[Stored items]
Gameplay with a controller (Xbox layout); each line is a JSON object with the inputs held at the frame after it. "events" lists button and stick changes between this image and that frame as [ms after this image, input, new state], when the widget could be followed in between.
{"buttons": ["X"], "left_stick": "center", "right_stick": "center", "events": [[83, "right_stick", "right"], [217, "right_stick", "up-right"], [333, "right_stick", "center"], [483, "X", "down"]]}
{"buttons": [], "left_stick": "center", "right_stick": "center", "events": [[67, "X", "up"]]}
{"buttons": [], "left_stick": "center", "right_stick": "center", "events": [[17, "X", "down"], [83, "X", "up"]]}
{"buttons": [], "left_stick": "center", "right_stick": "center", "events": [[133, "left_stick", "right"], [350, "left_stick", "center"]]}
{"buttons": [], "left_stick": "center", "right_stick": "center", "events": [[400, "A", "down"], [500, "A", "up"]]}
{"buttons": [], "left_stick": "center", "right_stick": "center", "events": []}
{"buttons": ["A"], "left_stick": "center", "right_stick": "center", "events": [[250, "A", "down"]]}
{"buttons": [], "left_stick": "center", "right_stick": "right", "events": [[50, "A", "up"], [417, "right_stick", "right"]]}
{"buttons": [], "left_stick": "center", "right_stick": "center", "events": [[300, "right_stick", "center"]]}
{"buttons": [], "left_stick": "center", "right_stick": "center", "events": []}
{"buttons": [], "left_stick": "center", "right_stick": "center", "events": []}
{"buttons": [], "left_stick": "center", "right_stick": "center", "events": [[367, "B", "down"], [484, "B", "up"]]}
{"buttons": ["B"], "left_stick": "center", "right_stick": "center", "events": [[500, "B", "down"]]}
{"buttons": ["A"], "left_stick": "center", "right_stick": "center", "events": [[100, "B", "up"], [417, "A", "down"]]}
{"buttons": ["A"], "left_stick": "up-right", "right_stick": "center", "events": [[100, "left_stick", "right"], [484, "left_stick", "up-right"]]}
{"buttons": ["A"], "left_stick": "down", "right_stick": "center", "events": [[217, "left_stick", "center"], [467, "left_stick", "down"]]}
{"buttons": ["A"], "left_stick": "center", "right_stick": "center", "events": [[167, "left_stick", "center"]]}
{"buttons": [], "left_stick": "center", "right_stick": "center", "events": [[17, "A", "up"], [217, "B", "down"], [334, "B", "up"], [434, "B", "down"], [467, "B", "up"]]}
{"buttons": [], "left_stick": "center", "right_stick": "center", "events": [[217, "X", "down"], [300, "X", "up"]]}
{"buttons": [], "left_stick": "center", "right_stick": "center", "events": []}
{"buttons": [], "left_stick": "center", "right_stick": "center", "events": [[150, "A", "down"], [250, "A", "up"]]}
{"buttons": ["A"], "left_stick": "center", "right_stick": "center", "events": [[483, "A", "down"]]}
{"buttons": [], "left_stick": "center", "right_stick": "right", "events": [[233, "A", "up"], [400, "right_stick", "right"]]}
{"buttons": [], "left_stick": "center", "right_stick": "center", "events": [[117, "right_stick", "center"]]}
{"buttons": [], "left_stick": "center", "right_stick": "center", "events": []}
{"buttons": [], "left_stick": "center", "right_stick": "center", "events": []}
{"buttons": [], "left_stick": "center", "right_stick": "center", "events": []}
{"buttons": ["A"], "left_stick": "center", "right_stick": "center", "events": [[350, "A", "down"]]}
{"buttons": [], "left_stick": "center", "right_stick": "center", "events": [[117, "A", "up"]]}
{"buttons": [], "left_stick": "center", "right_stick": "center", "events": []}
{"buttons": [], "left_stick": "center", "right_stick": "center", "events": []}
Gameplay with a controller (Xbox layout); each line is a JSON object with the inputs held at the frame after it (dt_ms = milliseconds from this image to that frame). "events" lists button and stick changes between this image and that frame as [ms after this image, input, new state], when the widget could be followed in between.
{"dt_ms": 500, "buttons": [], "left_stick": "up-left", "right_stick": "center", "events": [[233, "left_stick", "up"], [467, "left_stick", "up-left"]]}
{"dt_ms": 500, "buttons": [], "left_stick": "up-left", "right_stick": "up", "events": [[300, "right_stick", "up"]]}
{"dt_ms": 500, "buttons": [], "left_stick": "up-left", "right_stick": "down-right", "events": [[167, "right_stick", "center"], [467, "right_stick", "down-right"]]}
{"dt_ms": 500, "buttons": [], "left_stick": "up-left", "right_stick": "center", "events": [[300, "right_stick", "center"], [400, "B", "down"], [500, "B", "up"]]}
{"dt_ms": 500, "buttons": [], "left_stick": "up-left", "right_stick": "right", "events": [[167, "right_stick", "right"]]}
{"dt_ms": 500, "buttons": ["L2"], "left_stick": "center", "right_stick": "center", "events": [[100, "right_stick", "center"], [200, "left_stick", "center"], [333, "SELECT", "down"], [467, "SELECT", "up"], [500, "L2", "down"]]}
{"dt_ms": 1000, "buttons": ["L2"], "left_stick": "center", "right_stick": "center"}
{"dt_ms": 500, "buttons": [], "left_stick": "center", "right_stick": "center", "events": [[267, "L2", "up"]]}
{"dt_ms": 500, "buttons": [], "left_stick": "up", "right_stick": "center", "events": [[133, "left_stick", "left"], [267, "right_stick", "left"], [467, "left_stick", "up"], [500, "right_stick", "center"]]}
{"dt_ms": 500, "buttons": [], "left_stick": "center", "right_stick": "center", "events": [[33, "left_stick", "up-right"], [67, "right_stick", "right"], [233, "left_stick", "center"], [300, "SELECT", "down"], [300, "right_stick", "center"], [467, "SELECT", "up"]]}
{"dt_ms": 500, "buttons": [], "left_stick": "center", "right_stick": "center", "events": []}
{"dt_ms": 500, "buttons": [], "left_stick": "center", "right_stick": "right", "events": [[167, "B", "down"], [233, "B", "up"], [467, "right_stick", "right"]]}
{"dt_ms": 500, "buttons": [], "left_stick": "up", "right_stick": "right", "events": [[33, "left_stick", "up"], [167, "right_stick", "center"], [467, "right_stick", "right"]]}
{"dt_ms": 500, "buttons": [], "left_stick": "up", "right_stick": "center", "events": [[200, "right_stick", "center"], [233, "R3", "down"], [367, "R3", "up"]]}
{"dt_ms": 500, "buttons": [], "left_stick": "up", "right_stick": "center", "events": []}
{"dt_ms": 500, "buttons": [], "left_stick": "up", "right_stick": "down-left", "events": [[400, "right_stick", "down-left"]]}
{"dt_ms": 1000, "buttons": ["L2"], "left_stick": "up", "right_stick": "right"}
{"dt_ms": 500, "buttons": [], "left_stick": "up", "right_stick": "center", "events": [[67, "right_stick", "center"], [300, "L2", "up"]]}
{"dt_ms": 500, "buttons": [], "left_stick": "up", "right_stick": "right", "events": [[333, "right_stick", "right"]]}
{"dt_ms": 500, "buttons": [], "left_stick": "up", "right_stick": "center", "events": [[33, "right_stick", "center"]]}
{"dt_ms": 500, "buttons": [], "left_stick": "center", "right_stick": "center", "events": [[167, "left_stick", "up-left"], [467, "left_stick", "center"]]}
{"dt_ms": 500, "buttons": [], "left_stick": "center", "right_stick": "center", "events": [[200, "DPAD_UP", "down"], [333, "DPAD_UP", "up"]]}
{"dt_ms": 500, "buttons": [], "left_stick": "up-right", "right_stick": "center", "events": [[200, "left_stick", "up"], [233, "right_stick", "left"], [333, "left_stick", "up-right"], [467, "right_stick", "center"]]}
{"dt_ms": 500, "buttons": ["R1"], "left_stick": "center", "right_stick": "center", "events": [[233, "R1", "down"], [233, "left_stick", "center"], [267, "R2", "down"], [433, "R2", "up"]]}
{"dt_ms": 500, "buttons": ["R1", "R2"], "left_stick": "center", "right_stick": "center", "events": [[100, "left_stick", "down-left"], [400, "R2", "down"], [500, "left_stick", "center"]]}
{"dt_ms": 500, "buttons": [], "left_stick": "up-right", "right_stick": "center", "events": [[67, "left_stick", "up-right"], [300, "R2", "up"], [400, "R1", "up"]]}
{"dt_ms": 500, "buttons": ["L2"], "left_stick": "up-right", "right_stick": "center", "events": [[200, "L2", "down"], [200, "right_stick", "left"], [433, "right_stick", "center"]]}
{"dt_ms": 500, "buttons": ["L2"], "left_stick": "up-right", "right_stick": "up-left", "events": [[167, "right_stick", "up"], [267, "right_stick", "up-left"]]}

Work instructions - Work out how many lines of the entries contain the word "each", and answer with that number alone.

Answer below - 2